Check every line of the entries for "tiếp", and copy the lines that hold it.

Collected data
══════════════════════════════

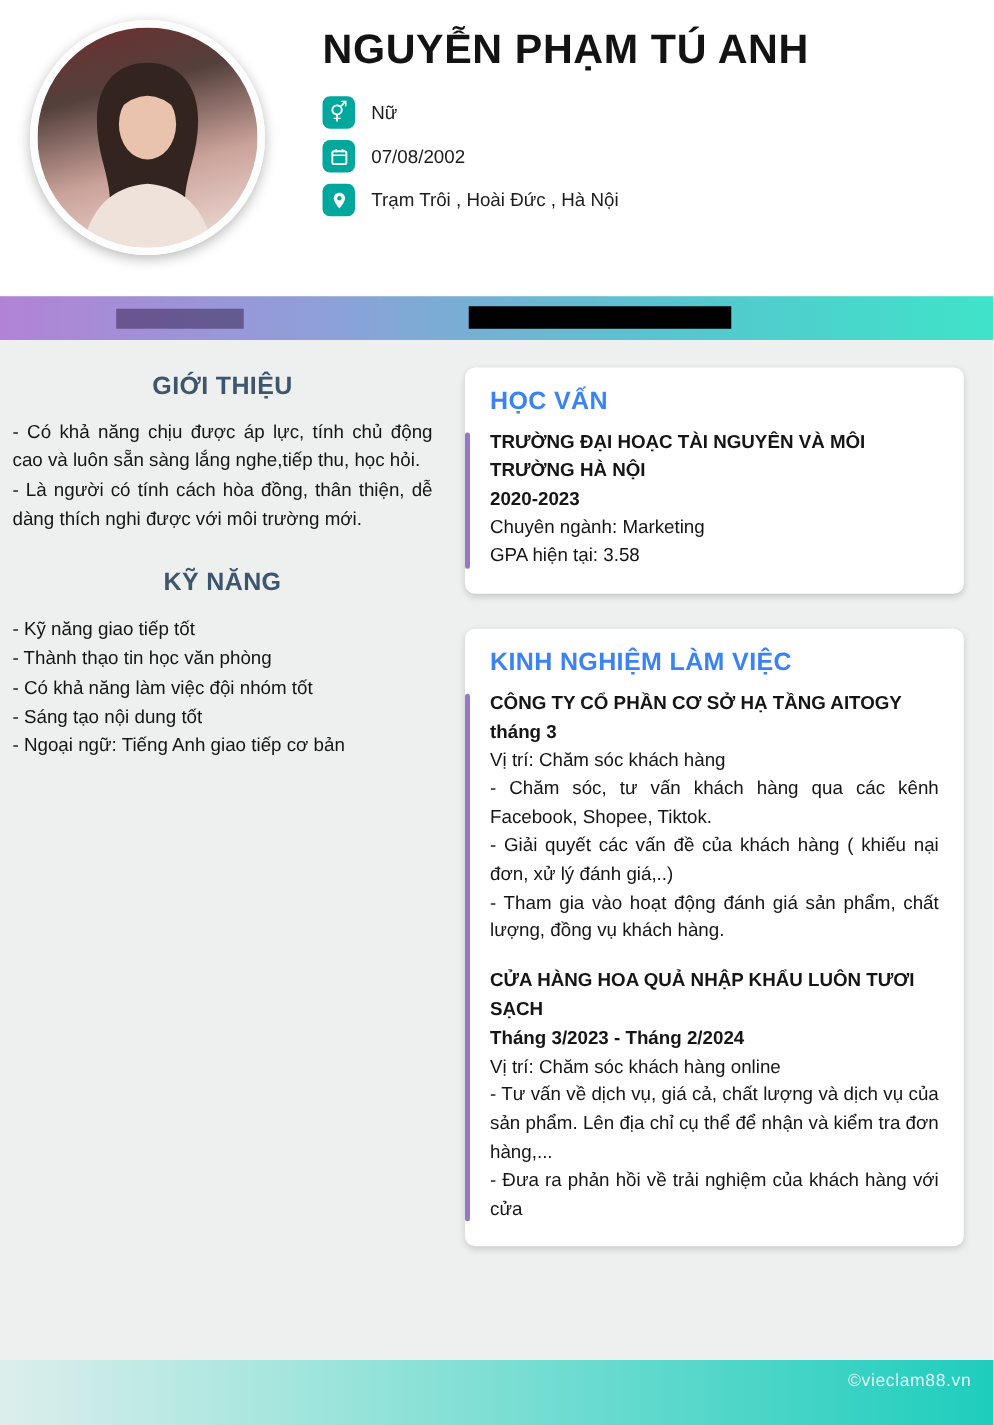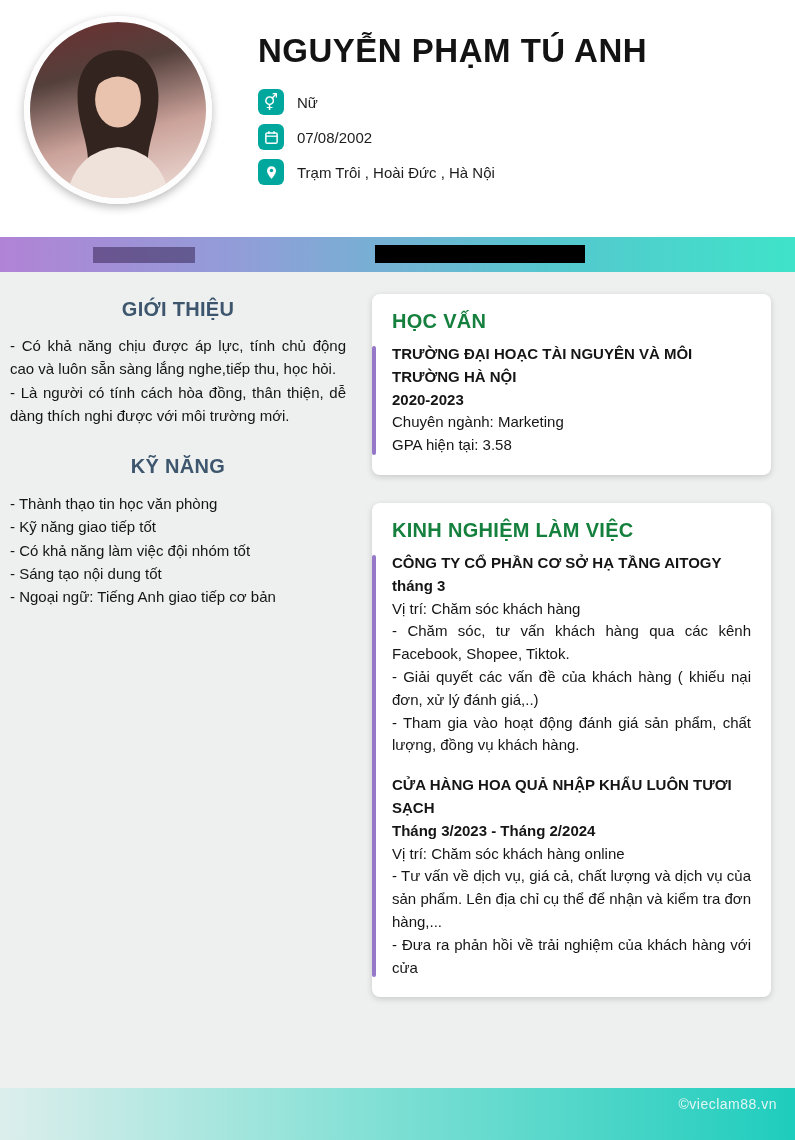--- a/index.html
+++ b/index.html
@@ -18,7 +18,7 @@
     background:linear-gradient(165deg,#6e2f2f 0%,#54403c 30%,#caa29a 62%,#f3e4de 100%);
   }
   .photo svg { display:block; width:100%; height:100%; }
-  .header-text { position:absolute; left:258px; top:32px; width:520px; }
+  .header-text { position:absolute; left:258px; top:20px; width:520px; }
   .name { margin:0; font-size:33px; font-weight:700; letter-spacing:.5px; color:#131313; }
   .subtitle { margin:7px 0 0; font-size:19px; font-weight:700; color:#131313; }
   .info { margin-top:19px; display:flex; flex-direction:column; gap:9px; }

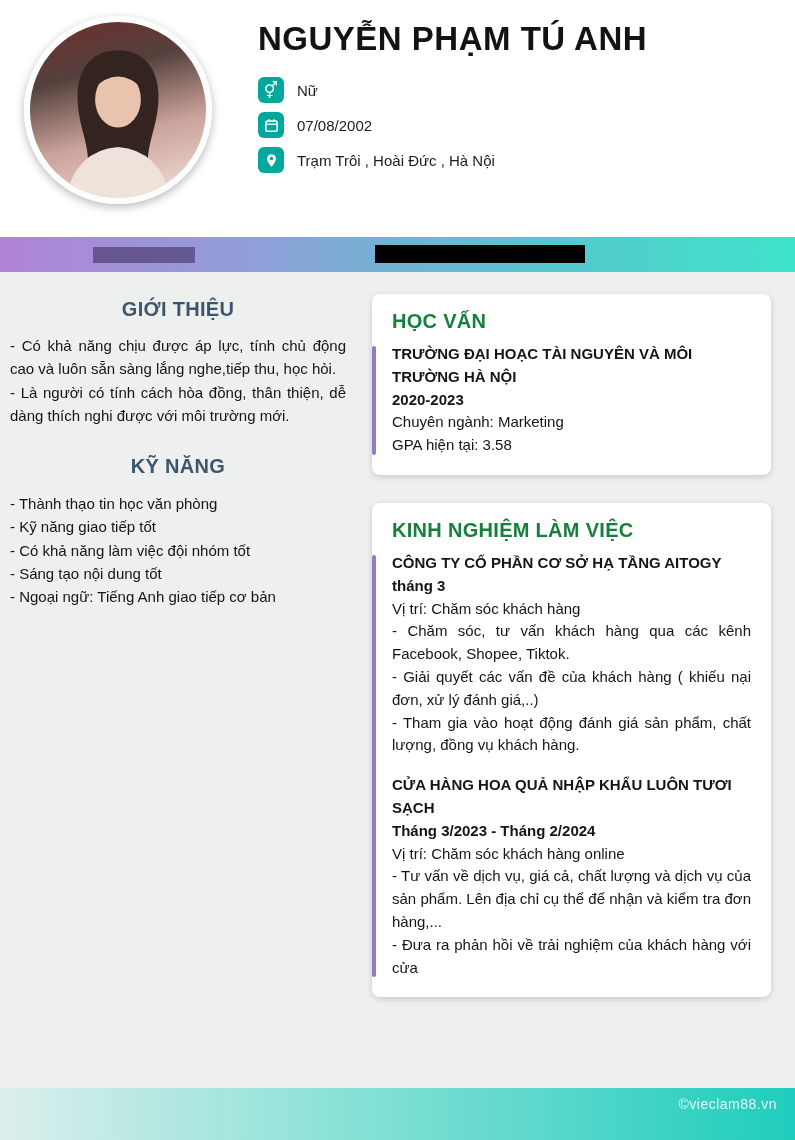--- a/index.html
+++ b/index.html
@@ -54,7 +54,7 @@
     content:""; position:absolute; left:0; top:52px; bottom:20px; width:4px;
     background:#9678c8; border-radius:2px;
   }
-  .card-title { margin:0 0 10px; color:#15803d; font-size:20px; font-weight:700; letter-spacing:.3px; }
+  .card-title { margin:0 0 10px; color:#3b82f6; font-size:20px; font-weight:700; letter-spacing:.3px; }
   .line { font-size:15px; line-height:1.52; color:#151515; }
   .bold { font-weight:700; }
   .italic { }

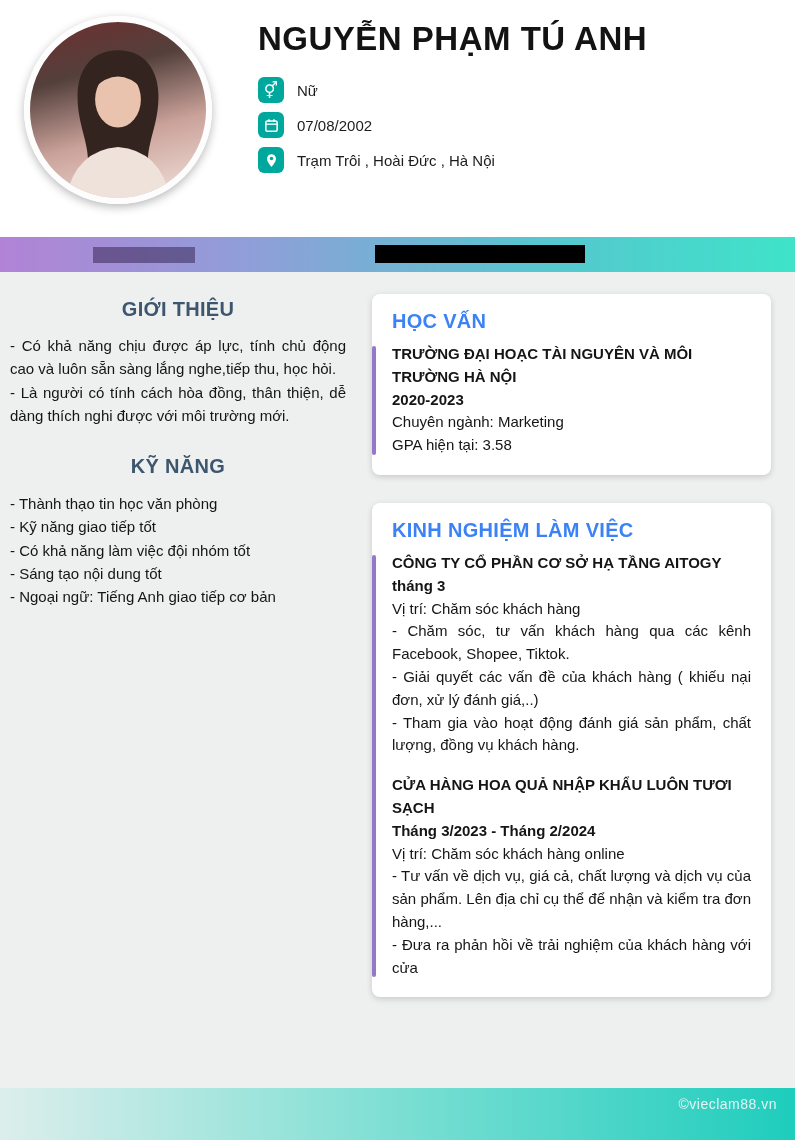--- a/index.html
+++ b/index.html
@@ -128,8 +128,8 @@
       <p class="about-p">- Là người có tính cách hòa đồng, thân thiện, dễ dàng thích nghi được với môi trường mới.</p>
 
       <h3 class="section-title skills-title">KỸ NĂNG</h3>
+      <div class="skill-line">- Kỹ năng giao tiếp tốt</div>
       <div class="skill-line">- Thành thạo tin học văn phòng</div>
-      <div class="skill-line">- Kỹ năng giao tiếp tốt</div>
       <div class="skill-line">- Có khả năng làm việc đội nhóm tốt</div>
       <div class="skill-line">- Sáng tạo nội dung tốt</div>
       <div class="skill-line">- Ngoại ngữ: Tiếng Anh giao tiếp cơ bản</div>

══════════════════════════════

### [RESULT OF THIS TASK]
+      <div class="skill-line">- Kỹ năng giao tiếp tốt</div>
-      <div class="skill-line">- Kỹ năng giao tiếp tốt</div>
       <div class="skill-line">- Ngoại ngữ: Tiếng Anh giao tiếp cơ bản</div>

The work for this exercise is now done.